◆ Stored data:
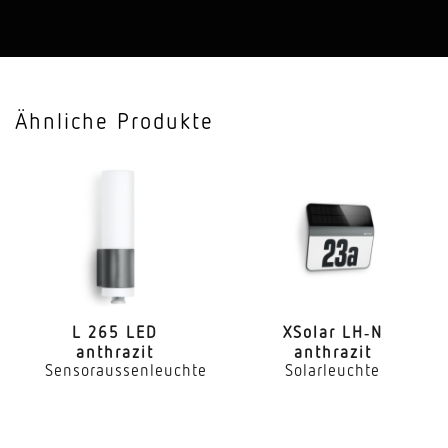
Ähnliche Produkte
L 265 LED
XSolar LH‑N
anthrazit
anthrazit
Sensoraussenleuchte
Solarleuchte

◆ Activity: Copy every text line of the listing above word for word, omitting the pictures.

◆ Written response:
Ähnliche Produkte
L 265 LED
XSolar LH‑N
anthrazit
anthrazit
Sensoraussenleuchte
Solarleuchte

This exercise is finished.